Exogenous hormone creams likely won’t solve the problem.


Nutrition with Judy


  • yvette blackstone
    July 15, 2023 at 11:02 am

    My husband was in the military for 26 years and throughout that time he deployed 6 times, one of those was a one year deployment. I know that I am not unique to that lifestyle but, it seemed that if something went wrong with the house, the kids, or in our extended family, it always happened while he was deployed. I was left to care for the interior and exterior of the house, the kids and their school (for many of those years we did homeschool), all the problems that occurred fell on me to handle, and then the worry for my husband’s safety (which I did realize I had no control over but I still worried). All those years of living in high stress situations made me unhealthy, well, that and the lack of education I had on proper eating habits. I joined gyms over those years, and took advantage of military gyms for exercise because prior to getting married I had been a gym rat-it was what I did for fun- and I could never get the strength and toned look to my body during my months of effort at the gym. Eventually I gave up, I got tired of going to the gym and not seeing any results. I feel like all those years of stress put my body in a fight or flight pattern and I am now insulin resistant. What labs can I get to see if that is the case? How can I find the path for changing that now? My husband is now retired, I am in my 50’s and have been in menopause for 3 years.

- **Exercise tasks**:
1. According to the reader comment, what was the commenter left to handle while the husband was deployed? List each item.
2. How many times did the husband deploy during his military career, according to the reader comment?
The listing that follows is separate material and is unrelated to the reader comment.

- **Supplied material**:

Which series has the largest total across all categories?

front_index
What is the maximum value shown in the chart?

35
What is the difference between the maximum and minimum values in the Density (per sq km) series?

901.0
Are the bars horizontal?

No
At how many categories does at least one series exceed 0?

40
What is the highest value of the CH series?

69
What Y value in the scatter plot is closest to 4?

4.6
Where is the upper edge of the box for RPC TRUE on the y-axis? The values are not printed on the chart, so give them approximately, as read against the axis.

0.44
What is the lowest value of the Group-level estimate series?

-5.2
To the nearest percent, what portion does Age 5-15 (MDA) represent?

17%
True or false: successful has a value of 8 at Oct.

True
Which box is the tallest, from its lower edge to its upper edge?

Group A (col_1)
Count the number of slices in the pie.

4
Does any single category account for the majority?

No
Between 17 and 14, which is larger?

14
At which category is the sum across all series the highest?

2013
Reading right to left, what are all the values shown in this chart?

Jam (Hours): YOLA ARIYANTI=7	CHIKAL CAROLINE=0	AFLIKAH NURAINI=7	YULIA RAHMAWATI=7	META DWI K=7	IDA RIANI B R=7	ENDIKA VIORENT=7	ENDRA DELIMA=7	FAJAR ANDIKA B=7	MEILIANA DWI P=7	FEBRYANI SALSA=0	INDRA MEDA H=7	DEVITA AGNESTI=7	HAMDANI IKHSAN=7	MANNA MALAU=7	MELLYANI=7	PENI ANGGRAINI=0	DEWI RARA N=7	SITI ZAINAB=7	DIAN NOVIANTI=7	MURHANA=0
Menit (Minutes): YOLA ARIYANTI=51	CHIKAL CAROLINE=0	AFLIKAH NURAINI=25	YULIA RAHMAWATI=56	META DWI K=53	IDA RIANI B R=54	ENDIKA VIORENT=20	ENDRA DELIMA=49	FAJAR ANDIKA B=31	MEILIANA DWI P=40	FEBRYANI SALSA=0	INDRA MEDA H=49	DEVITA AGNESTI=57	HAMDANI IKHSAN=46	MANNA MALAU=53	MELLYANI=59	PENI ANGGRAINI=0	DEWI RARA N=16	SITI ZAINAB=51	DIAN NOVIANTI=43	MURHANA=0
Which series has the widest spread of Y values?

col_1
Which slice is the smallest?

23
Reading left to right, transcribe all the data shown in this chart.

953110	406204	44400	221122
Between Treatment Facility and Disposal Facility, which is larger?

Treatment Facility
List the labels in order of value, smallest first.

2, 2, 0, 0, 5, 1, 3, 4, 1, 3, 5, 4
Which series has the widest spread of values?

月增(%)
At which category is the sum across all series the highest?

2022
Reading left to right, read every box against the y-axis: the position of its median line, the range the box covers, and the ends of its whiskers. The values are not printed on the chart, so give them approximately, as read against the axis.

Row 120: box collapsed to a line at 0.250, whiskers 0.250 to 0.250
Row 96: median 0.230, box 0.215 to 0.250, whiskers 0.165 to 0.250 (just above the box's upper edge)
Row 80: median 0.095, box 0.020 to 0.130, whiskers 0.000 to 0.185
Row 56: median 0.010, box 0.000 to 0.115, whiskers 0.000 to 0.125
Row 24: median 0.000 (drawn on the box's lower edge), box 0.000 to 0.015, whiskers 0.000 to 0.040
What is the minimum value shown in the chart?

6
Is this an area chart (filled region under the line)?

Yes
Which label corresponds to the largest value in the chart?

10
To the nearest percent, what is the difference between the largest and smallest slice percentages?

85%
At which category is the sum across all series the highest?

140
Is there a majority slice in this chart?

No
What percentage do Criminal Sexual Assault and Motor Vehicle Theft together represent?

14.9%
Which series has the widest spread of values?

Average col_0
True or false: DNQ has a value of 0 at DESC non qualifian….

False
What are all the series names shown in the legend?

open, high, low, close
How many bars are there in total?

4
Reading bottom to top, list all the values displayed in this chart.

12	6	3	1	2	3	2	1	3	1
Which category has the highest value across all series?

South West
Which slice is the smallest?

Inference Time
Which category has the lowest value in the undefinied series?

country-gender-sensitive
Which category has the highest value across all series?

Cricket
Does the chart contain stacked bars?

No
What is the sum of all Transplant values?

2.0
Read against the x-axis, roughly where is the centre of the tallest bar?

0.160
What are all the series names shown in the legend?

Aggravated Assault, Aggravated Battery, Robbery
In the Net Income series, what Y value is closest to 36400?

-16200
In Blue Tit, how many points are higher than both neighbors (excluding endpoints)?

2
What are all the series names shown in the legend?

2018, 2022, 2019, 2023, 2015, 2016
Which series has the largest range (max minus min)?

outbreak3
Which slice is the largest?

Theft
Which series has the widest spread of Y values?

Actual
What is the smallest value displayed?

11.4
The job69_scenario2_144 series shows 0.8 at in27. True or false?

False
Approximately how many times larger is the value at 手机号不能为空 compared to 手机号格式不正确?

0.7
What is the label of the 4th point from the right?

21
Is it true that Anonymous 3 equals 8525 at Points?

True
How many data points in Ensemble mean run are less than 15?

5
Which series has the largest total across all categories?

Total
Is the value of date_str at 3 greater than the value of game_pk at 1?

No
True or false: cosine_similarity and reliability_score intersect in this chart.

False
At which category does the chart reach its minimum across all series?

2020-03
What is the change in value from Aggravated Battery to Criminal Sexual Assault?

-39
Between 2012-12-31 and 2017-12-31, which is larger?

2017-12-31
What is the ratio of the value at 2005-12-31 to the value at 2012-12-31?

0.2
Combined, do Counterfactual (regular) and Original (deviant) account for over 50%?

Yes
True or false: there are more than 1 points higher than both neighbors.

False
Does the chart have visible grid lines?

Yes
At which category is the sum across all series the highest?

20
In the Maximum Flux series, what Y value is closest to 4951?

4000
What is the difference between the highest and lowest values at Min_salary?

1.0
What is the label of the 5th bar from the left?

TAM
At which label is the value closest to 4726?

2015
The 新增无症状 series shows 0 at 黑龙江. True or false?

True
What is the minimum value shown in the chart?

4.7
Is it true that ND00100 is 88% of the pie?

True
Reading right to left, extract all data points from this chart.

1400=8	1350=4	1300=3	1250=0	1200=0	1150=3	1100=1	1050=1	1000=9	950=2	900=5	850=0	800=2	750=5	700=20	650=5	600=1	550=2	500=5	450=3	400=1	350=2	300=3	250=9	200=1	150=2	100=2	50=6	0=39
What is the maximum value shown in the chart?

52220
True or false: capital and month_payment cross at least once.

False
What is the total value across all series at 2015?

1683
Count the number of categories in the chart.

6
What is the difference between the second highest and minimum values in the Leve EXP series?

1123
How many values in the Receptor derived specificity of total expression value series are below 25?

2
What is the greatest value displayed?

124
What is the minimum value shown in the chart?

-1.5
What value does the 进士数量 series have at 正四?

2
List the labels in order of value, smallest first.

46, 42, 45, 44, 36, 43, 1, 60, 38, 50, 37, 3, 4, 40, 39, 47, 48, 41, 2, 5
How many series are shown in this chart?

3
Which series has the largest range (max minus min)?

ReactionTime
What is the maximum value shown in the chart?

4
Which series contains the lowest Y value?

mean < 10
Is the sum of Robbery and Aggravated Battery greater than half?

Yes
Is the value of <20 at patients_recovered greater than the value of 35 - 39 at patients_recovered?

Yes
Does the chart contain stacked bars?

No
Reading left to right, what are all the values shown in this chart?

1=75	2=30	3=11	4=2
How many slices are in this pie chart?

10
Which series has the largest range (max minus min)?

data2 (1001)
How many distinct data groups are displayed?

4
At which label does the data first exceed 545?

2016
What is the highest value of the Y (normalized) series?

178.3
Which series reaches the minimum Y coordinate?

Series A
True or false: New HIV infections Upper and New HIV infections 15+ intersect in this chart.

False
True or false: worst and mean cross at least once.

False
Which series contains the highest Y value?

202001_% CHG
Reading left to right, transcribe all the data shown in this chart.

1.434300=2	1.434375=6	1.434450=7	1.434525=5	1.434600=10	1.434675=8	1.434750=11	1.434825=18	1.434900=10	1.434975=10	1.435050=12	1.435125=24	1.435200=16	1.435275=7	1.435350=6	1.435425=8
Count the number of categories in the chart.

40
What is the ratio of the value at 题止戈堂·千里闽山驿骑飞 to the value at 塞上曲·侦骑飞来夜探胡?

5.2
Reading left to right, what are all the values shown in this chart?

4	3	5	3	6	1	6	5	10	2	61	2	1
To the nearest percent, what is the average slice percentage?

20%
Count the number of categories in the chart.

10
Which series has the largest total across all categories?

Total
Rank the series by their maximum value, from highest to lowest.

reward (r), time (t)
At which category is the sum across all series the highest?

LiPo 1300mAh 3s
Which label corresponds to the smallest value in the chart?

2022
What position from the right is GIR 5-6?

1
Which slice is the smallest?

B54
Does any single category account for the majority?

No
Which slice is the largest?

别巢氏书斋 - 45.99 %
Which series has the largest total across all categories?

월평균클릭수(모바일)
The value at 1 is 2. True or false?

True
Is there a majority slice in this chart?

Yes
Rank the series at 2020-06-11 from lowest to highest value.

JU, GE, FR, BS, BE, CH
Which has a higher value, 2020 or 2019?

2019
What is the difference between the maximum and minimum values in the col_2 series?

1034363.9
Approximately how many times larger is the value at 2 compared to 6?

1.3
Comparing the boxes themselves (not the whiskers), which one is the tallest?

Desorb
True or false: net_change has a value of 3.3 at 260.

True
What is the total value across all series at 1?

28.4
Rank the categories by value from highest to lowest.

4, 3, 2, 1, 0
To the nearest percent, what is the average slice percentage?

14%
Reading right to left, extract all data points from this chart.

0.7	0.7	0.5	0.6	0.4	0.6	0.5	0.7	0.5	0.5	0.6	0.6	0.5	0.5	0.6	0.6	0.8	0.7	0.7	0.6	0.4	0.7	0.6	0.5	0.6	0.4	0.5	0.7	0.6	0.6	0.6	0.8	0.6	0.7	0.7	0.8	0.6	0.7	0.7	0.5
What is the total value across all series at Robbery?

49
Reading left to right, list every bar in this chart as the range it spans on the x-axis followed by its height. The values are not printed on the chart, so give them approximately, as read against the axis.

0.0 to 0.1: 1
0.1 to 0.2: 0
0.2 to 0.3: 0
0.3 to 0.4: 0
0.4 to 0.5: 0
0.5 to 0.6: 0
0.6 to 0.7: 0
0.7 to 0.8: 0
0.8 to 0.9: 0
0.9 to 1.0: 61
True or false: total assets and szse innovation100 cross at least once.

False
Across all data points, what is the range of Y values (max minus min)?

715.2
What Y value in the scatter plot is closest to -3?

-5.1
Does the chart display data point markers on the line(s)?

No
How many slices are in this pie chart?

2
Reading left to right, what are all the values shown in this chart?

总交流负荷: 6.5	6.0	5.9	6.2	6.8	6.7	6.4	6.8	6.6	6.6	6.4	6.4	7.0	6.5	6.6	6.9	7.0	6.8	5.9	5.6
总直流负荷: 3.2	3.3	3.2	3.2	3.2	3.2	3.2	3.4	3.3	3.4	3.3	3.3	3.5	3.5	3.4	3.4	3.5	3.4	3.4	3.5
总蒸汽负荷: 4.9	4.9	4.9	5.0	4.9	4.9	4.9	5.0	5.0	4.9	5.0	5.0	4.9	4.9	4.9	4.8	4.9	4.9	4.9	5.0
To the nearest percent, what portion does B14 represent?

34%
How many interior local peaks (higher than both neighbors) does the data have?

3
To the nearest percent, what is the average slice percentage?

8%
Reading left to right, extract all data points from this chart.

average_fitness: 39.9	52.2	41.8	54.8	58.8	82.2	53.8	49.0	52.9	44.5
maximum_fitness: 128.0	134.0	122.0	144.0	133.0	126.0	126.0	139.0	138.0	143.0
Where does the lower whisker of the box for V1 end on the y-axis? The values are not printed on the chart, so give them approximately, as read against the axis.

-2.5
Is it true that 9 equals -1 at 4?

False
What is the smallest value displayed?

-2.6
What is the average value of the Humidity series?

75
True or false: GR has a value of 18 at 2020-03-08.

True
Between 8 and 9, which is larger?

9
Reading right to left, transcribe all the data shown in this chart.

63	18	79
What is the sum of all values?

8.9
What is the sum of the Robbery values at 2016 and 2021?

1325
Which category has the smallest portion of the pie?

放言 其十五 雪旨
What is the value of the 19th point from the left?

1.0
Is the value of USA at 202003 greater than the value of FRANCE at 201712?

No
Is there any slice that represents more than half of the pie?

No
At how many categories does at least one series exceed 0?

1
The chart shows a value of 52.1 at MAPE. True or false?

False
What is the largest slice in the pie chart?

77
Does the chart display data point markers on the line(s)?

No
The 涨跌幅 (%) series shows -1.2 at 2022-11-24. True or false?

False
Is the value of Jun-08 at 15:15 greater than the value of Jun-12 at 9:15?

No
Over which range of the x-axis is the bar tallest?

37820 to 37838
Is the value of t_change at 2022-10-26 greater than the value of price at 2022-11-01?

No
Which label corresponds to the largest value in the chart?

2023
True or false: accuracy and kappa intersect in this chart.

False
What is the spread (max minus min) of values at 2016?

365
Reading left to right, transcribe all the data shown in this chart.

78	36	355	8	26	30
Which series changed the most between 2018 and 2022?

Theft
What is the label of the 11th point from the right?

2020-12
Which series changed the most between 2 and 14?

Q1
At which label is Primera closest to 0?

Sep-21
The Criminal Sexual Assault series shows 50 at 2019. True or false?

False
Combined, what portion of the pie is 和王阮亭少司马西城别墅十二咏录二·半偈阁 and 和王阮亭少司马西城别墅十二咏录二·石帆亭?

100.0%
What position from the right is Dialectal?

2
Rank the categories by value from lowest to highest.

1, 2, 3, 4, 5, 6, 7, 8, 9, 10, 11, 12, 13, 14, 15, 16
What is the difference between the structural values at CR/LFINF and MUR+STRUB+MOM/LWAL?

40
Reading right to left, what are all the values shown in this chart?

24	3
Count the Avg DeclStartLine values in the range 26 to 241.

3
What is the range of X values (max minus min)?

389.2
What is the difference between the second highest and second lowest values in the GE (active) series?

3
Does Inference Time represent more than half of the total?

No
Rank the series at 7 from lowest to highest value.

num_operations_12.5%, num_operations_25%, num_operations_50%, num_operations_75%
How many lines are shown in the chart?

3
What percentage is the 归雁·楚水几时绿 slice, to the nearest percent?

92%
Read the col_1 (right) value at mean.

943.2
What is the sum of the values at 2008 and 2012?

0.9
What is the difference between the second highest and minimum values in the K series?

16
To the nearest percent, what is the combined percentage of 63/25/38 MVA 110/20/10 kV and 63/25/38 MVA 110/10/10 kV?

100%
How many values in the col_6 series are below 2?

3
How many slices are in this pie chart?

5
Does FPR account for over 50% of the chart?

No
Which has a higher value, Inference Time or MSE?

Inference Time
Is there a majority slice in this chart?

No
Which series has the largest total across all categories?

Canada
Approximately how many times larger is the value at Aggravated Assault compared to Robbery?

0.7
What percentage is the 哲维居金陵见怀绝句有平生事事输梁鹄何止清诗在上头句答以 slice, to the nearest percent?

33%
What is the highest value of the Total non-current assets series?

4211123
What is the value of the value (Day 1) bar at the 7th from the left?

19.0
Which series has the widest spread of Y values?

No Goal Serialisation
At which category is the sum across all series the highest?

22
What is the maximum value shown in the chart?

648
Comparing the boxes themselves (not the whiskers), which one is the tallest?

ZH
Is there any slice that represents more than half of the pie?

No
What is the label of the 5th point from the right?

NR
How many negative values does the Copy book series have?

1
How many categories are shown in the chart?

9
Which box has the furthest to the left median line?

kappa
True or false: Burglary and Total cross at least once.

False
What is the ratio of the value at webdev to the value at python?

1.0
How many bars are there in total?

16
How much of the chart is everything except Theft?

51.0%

- **Results in order**:
1.
- The interior and exterior of the house
- The kids and their school
- All the problems that occurred
- The worry for the husband's safety

2. Six times.